YOUR ASSIGNMENT:
Copy the entries below in full, keeping them exactly as they are.

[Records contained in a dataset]
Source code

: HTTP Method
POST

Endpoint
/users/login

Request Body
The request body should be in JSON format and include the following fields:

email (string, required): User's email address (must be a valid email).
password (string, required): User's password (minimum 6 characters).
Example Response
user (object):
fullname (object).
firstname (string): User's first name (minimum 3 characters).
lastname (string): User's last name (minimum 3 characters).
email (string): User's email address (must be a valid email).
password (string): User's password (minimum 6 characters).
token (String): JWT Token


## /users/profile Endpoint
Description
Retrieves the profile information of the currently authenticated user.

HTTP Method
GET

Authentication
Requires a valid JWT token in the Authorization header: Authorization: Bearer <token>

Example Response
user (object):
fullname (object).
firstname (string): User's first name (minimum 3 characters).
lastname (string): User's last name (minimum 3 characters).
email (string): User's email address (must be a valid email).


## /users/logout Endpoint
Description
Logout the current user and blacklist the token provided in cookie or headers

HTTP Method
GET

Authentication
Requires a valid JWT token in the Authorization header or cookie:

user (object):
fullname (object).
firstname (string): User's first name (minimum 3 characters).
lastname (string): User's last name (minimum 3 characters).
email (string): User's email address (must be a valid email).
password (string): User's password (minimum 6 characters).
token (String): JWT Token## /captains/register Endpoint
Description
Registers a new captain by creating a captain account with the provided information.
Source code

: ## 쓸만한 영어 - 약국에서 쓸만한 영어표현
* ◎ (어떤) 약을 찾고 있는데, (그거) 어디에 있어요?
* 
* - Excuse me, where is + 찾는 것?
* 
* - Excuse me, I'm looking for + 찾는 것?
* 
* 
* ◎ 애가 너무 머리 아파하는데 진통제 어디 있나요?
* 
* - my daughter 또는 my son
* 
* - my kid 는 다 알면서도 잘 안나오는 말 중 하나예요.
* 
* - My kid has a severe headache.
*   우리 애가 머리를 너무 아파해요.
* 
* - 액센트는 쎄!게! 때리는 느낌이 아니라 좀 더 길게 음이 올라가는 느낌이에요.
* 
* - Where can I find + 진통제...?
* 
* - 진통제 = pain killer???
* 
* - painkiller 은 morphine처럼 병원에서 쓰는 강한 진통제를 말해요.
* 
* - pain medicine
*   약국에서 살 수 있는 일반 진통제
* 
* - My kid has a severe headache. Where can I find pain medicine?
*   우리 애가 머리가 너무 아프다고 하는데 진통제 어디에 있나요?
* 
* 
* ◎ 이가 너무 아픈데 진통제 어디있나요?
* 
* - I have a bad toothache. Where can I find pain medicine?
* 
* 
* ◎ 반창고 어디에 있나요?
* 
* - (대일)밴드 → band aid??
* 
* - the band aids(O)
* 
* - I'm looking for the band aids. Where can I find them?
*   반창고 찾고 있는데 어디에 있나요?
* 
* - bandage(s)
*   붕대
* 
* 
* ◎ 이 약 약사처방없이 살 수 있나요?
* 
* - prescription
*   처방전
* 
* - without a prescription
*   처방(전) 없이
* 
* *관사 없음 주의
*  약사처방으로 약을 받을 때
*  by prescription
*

SOLUTION TO THE EXERCISE:
Source code

: HTTP Method
POST

Endpoint
/users/login

Request Body
The request body should be in JSON format and include the following fields:

email (string, required): User's email address (must be a valid email).
password (string, required): User's password (minimum 6 characters).
Example Response
user (object):
fullname (object).
firstname (string): User's first name (minimum 3 characters).
lastname (string): User's last name (minimum 3 characters).
email (string): User's email address (must be a valid email).
password (string): User's password (minimum 6 characters).
token (String): JWT Token


## /users/profile Endpoint
Description
Retrieves the profile information of the currently authenticated user.

HTTP Method
GET

Authentication
Requires a valid JWT token in the Authorization header: Authorization: Bearer <token>

Example Response
user (object):
fullname (object).
firstname (string): User's first name (minimum 3 characters).
lastname (string): User's last name (minimum 3 characters).
email (string): User's email address (must be a valid email).


## /users/logout Endpoint
Description
Logout the current user and blacklist the token provided in cookie or headers

HTTP Method
GET

Authentication
Requires a valid JWT token in the Authorization header or cookie:

user (object):
fullname (object).
firstname (string): User's first name (minimum 3 characters).
lastname (string): User's last name (minimum 3 characters).
email (string): User's email address (must be a valid email).
password (string): User's password (minimum 6 characters).
token (String): JWT Token## /captains/register Endpoint
Description
Registers a new captain by creating a captain account with the provided information.
Source code

: ## 쓸만한 영어 - 약국에서 쓸만한 영어표현
* ◎ (어떤) 약을 찾고 있는데, (그거) 어디에 있어요?
* 
* - Excuse me, where is + 찾는 것?
* 
* - Excuse me, I'm looking for + 찾는 것?
* 
* 
* ◎ 애가 너무 머리 아파하는데 진통제 어디 있나요?
* 
* - my daughter 또는 my son
* 
* - my kid 는 다 알면서도 잘 안나오는 말 중 하나예요.
* 
* - My kid has a severe headache.
*   우리 애가 머리를 너무 아파해요.
* 
* - 액센트는 쎄!게! 때리는 느낌이 아니라 좀 더 길게 음이 올라가는 느낌이에요.
* 
* - Where can I find + 진통제...?
* 
* - 진통제 = pain killer???
* 
* - painkiller 은 morphine처럼 병원에서 쓰는 강한 진통제를 말해요.
* 
* - pain medicine
*   약국에서 살 수 있는 일반 진통제
* 
* - My kid has a severe headache. Where can I find pain medicine?
*   우리 애가 머리가 너무 아프다고 하는데 진통제 어디에 있나요?
* 
* 
* ◎ 이가 너무 아픈데 진통제 어디있나요?
* 
* - I have a bad toothache. Where can I find pain medicine?
* 
* 
* ◎ 반창고 어디에 있나요?
* 
* - (대일)밴드 → band aid??
* 
* - the band aids(O)
* 
* - I'm looking for the band aids. Where can I find them?
*   반창고 찾고 있는데 어디에 있나요?
* 
* - bandage(s)
*   붕대
* 
* 
* ◎ 이 약 약사처방없이 살 수 있나요?
* 
* - prescription
*   처방전
* 
* - without a prescription
*   처방(전) 없이
* 
* *관사 없음 주의
*  약사처방으로 약을 받을 때
*  by prescription
*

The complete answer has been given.